* _Task instructions_: Repeat exactly, and only, the lines of the entries below from the one with "analysis of renal" through the one with "non-Hodgkin's type, High", both ends included.
● ● ● ● ●
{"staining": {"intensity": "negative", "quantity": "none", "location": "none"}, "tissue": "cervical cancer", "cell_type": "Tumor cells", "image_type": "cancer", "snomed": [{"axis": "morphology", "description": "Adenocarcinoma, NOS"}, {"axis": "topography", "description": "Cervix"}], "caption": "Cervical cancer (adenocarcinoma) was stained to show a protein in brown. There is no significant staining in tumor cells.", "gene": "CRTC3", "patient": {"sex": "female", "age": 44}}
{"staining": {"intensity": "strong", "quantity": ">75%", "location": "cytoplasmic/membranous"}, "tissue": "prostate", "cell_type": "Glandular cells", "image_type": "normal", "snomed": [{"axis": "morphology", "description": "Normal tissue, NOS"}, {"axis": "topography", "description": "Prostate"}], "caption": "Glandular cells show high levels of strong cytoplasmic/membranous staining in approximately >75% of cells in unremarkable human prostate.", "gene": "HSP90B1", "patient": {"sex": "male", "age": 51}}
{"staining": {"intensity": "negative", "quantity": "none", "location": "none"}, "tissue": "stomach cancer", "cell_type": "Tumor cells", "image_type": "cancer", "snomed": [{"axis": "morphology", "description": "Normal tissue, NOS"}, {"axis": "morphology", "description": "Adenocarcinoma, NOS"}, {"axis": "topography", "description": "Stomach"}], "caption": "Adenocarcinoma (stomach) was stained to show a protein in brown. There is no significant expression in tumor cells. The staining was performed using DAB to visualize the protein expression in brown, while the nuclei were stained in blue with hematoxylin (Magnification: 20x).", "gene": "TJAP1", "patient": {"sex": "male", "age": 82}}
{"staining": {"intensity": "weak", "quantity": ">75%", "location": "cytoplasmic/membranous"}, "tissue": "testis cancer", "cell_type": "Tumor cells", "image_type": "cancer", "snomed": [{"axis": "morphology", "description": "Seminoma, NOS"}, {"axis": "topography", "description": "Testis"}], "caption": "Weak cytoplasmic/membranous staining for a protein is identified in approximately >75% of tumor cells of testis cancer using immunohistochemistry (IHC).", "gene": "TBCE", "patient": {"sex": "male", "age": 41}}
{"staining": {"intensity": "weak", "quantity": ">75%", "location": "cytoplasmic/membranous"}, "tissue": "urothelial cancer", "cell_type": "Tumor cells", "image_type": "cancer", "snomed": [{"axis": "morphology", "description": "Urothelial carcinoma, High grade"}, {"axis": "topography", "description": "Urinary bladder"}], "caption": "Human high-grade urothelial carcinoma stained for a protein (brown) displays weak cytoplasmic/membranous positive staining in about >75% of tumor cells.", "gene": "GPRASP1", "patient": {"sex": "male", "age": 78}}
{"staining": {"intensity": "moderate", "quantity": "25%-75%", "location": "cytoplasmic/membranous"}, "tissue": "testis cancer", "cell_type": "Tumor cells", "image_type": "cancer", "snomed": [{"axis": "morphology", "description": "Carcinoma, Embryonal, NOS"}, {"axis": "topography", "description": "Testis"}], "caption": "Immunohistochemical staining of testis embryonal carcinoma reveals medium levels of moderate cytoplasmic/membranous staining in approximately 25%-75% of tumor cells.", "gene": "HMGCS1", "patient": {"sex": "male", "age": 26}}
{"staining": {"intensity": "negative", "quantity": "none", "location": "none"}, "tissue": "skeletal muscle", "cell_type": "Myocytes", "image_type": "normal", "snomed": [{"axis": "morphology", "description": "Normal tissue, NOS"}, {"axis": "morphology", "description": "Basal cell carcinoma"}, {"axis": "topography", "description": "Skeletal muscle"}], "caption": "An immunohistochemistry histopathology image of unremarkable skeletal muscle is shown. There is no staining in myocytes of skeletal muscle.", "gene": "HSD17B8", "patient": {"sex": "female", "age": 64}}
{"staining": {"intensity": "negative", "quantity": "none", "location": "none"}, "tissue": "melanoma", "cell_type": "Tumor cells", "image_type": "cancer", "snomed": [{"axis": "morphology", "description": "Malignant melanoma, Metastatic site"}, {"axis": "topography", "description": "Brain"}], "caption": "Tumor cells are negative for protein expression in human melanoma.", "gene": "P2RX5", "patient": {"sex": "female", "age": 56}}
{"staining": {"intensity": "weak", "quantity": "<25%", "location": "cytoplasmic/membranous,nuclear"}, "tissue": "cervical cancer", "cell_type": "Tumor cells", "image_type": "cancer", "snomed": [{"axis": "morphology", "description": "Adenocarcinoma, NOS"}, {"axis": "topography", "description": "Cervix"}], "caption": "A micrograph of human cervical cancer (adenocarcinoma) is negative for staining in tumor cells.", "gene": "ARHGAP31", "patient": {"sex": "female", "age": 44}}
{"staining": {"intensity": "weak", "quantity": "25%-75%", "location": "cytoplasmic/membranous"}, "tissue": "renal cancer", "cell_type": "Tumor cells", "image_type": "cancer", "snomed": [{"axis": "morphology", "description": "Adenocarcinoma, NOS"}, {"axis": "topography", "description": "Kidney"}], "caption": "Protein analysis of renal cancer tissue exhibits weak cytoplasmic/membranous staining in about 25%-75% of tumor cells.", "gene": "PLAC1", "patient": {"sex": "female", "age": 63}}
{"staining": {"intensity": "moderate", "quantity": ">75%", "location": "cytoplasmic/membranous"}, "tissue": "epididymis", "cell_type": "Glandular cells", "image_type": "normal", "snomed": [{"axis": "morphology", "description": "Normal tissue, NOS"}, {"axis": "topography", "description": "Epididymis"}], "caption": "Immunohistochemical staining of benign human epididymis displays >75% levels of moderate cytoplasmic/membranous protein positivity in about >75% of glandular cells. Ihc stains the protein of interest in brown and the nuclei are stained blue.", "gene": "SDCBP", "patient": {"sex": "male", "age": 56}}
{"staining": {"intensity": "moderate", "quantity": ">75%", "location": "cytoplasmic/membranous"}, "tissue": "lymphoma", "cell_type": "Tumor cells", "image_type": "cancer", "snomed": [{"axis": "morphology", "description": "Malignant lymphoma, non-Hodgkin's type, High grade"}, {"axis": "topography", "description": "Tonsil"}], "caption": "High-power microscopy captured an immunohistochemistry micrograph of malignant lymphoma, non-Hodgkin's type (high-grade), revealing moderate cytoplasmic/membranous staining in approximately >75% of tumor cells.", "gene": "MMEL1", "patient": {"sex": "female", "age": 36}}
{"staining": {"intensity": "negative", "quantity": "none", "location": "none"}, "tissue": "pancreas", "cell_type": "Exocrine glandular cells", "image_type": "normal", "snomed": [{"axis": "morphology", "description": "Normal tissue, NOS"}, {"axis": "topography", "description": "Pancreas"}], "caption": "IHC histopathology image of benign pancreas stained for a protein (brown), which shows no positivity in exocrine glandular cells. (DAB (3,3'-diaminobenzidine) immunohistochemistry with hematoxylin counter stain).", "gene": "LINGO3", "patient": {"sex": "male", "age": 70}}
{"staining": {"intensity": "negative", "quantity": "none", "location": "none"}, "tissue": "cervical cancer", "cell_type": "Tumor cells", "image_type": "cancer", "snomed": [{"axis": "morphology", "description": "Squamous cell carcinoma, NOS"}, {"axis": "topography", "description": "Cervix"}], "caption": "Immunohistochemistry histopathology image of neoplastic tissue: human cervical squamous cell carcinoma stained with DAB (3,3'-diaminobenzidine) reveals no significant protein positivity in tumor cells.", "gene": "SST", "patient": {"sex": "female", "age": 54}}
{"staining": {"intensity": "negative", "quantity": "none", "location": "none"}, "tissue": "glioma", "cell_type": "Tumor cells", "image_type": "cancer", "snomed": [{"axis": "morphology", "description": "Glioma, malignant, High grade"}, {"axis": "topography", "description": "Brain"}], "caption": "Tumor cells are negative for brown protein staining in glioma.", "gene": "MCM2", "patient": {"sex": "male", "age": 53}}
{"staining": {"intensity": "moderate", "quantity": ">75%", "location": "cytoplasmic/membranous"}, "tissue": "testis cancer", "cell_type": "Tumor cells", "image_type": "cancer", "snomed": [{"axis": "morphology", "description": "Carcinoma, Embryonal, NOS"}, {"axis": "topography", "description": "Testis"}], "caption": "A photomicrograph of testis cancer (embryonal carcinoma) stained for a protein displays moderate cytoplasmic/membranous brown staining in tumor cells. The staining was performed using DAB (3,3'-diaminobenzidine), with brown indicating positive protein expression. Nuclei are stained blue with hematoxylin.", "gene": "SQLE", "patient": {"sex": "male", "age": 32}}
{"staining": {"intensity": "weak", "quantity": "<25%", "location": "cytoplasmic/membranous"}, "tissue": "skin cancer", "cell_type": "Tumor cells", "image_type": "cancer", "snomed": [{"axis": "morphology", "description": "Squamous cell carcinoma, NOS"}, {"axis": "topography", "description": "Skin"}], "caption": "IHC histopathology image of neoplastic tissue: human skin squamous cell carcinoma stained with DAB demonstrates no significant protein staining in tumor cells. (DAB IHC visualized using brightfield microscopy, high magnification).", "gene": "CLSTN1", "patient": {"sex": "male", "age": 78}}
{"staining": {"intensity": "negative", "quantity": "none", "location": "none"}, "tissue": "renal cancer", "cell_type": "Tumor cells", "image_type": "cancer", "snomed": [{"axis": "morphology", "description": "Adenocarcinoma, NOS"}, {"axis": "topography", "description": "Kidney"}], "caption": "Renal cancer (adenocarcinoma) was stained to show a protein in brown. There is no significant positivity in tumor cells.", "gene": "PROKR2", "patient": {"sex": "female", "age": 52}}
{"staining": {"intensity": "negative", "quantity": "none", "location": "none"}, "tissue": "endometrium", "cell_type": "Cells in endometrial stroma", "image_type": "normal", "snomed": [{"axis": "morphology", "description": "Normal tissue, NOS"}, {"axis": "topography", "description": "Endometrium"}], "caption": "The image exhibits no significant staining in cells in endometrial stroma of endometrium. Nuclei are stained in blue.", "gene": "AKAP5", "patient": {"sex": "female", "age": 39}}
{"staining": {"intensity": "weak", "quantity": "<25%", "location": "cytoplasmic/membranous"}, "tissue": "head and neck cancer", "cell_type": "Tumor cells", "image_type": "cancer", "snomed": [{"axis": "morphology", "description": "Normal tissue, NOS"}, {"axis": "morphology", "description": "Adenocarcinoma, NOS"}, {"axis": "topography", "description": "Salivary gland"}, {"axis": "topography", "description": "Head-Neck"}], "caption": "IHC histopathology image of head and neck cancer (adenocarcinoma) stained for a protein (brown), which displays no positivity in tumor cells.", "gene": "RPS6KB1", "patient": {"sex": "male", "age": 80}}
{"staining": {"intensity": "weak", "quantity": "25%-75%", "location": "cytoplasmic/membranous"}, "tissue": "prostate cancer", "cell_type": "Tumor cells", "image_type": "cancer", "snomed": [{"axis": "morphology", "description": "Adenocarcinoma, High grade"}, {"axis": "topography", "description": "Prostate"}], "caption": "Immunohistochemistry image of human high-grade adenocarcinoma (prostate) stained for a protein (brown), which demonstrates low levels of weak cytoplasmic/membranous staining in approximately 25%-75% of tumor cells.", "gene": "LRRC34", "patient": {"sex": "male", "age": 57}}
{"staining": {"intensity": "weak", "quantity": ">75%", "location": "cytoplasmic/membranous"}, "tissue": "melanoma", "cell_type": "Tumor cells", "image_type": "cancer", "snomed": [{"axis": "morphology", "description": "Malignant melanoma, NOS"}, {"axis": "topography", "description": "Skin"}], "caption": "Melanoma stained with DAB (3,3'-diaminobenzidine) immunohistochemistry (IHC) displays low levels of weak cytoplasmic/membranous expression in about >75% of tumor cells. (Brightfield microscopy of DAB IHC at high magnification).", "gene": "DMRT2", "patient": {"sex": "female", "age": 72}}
● ● ● ● ●
* _Answer box_:
{"staining": {"intensity": "weak", "quantity": "25%-75%", "location": "cytoplasmic/membranous"}, "tissue": "renal cancer", "cell_type": "Tumor cells", "image_type": "cancer", "snomed": [{"axis": "morphology", "description": "Adenocarcinoma, NOS"}, {"axis": "topography", "description": "Kidney"}], "caption": "Protein analysis of renal cancer tissue exhibits weak cytoplasmic/membranous staining in about 25%-75% of tumor cells.", "gene": "PLAC1", "patient": {"sex": "female", "age": 63}}
{"staining": {"intensity": "moderate", "quantity": ">75%", "location": "cytoplasmic/membranous"}, "tissue": "epididymis", "cell_type": "Glandular cells", "image_type": "normal", "snomed": [{"axis": "morphology", "description": "Normal tissue, NOS"}, {"axis": "topography", "description": "Epididymis"}], "caption": "Immunohistochemical staining of benign human epididymis displays >75% levels of moderate cytoplasmic/membranous protein positivity in about >75% of glandular cells. Ihc stains the protein of interest in brown and the nuclei are stained blue.", "gene": "SDCBP", "patient": {"sex": "male", "age": 56}}
{"staining": {"intensity": "moderate", "quantity": ">75%", "location": "cytoplasmic/membranous"}, "tissue": "lymphoma", "cell_type": "Tumor cells", "image_type": "cancer", "snomed": [{"axis": "morphology", "description": "Malignant lymphoma, non-Hodgkin's type, High grade"}, {"axis": "topography", "description": "Tonsil"}], "caption": "High-power microscopy captured an immunohistochemistry micrograph of malignant lymphoma, non-Hodgkin's type (high-grade), revealing moderate cytoplasmic/membranous staining in approximately >75% of tumor cells.", "gene": "MMEL1", "patient": {"sex": "female", "age": 36}}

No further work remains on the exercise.